Hardware & Experiments

The test rig

The pipeline was deployed on a real Husqvarna Automower in an outdoor test environment. Onboard compute is intentionally modest; the edge node carries the heavy reasoning over a local link.

Robot

Husqvarna Automower 450X Nera

Production residential mower used as the autonomy platform.

Compute

Raspberry Pi 4

Onboard host running segmentation and orchestration.

Camera

OBSBOT Meet 2

Forward-facing USB camera mounted on the mower deck.

Edge node

MacBook Pro M2 Pro

Local edge workstation hosting the candidate VLMs.
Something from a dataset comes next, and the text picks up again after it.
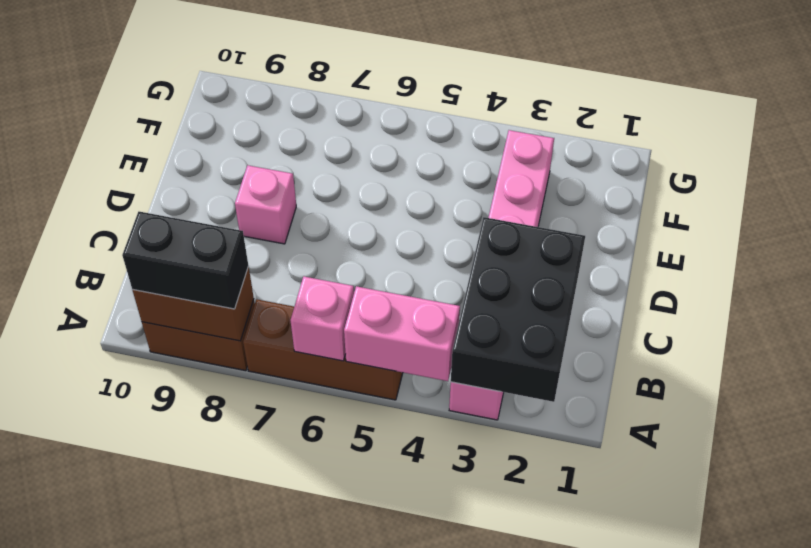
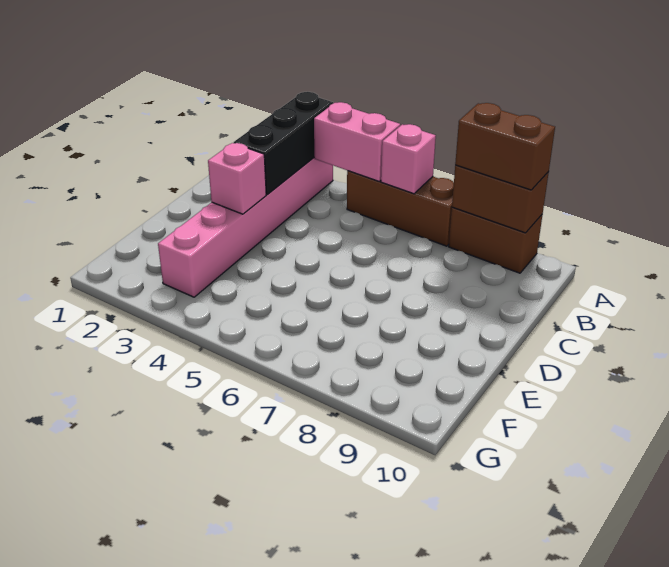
black brick A2:C3 level 2 -> black brick A3:C3 level 2
black brick A8:A9 level 3 -> brown brick A8:A9 level 3
pink brick D8 level 1 -> pink brick D3 level 2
Raspberry Pi 4 and OBSBOT camera — Onboard compute (Raspberry Pi 4)

Scenarios

What the VLM did, in cases where segmentation alone could not.

01 · Transient obstacle

Running animal

"A dog is running across the mowing path from the left." · obstacle: transient · action: STOP

Dual-frame inference correctly treats motion as transient rather than as a fixed obstacle to navigate around.

02 · Group activity

Picnic on the lawn

"People are sitting on a blanket with food and drinks." · obstacle: activity · action: REROUTE

The VLM recognises the configuration as a group activity, not a list of individual objects, and chooses a respectful detour.

03 · Open-vocabulary

Vegetation reasoning

"Ornamental flowers, not grass to be mowed." · obstacle: static · action: REROUTE

Differentiates ornamental from wild vegetation by visual reasoning · without a predefined class list.

04 · Spatial nuance

Person in context

"A person is standing in the context zone, not the path." · obstacle: none · action: SLOW

Position relative to the mower path is reasoned about, not just detected.

05 · Method ablation

Dual-frame motion

Dual-frame variant outperforms single-frame on moving-subject scenarios.

Showing two consecutive frames gives the VLM enough cue to distinguish movement from static configuration.

06 · Prompt design

Prompt v1 / v2 / v3

Three prompt variants benchmarked on an 18-image curated test set.

Errors became directly attributable to prompt design choices · a diagnostic capability unavailable in segmentation-only systems.

Headline findings

Matched or beat

the segmentation-only baseline across all tested conditions.

Unlocked

open-vocabulary reasoning that is architecturally out of reach for fixed-vocabulary models.

Improved

diagnosability · failures now attributable to model behaviour or prompt design.